TEXT EXCERPT ▸
=-=-=

Multithreaded Programming Guide

Extending Traditional Signals

The traditional UNIX signal model is extended to threads in a fairly natural way. The key characteristics are that the signal disposition is process-wide, but the signal mask is per-thread. The process-wide disposition of signals is established using the traditional mechanisms (signal(2), sigaction(2), and so on).

When a signal handler is marked SIG_DFL or SIG_IGN, the action on receipt of the signal (exit, core dump, stop, continue, or ignore) is performed on the entire receiving process, affecting all threads in the process. For these signals that don't have handlers, the issue of which thread picks the signal is unimportant, because the action on receipt of the signal is carried out on the whole process. See signal(5) for basic information about signals.

Each thread has its own signal mask. This lets a thread block some signals while it uses memory or another state that is also used by a signal handler. All threads in a process share the set of signal handlers set up by sigaction(2) and its variants.

A thread in one process cannot send a signal to a specific thread in another process. A signal sent by kill(2) or sigsend(2) to a process is handled by any one of the receptive threads in the process.

Unbound threads cannot use alternate signal stacks. A bound thread can use an alternate stack because the state is associated with the execution resource. An alternate stack must be enabled for the signal through sigaction(2), and declared and enabled through signaltstack(2).

=-=-=

RAW DATA ▸
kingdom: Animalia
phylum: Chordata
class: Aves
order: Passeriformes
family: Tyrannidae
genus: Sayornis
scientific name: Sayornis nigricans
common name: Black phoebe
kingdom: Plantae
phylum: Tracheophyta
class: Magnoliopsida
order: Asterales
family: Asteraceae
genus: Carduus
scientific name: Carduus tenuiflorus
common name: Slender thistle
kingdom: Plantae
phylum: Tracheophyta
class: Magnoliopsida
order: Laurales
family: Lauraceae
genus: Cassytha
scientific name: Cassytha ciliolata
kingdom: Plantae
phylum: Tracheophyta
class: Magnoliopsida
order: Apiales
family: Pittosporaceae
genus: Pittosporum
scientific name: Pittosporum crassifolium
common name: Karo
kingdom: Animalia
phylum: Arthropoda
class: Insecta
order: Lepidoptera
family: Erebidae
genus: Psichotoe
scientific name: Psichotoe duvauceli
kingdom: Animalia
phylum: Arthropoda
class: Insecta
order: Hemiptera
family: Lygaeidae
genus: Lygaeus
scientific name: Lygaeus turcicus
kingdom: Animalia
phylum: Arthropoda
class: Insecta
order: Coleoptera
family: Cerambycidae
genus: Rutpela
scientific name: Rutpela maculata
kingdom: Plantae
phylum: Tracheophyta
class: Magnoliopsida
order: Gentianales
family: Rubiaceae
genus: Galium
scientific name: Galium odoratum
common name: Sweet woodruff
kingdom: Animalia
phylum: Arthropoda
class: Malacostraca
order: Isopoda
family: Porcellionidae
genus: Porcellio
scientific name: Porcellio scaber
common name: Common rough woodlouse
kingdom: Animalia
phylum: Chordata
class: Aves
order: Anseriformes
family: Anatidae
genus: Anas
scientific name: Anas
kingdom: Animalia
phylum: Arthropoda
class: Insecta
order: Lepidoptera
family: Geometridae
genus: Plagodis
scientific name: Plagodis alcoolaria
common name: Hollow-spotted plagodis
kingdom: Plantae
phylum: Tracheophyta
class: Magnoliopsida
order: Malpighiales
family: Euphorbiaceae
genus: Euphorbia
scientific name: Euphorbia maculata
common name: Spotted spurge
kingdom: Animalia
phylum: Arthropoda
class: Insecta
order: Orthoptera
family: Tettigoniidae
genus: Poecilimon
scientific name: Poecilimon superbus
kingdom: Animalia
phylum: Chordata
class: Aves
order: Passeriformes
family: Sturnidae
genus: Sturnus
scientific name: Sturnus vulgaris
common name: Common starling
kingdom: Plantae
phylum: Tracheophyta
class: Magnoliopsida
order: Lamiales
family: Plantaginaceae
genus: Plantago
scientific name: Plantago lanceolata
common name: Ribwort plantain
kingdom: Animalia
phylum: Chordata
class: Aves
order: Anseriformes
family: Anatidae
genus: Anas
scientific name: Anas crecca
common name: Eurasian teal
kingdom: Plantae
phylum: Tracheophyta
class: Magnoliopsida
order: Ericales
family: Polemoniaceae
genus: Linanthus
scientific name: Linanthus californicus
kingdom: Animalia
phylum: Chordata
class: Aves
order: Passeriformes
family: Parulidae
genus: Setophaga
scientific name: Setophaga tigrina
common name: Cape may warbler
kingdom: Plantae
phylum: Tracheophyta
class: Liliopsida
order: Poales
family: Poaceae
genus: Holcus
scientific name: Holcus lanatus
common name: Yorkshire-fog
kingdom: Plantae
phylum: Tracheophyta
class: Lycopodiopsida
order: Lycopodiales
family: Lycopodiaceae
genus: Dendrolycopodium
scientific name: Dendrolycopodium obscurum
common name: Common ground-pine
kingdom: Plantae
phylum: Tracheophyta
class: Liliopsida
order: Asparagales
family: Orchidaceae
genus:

=-=-=

REQUEST ▸
In the section on extending traditional signals, which two calls are named for sending a signal to a process?

EXERCISE OUTPUT ▸
kill(2) and sigsend(2).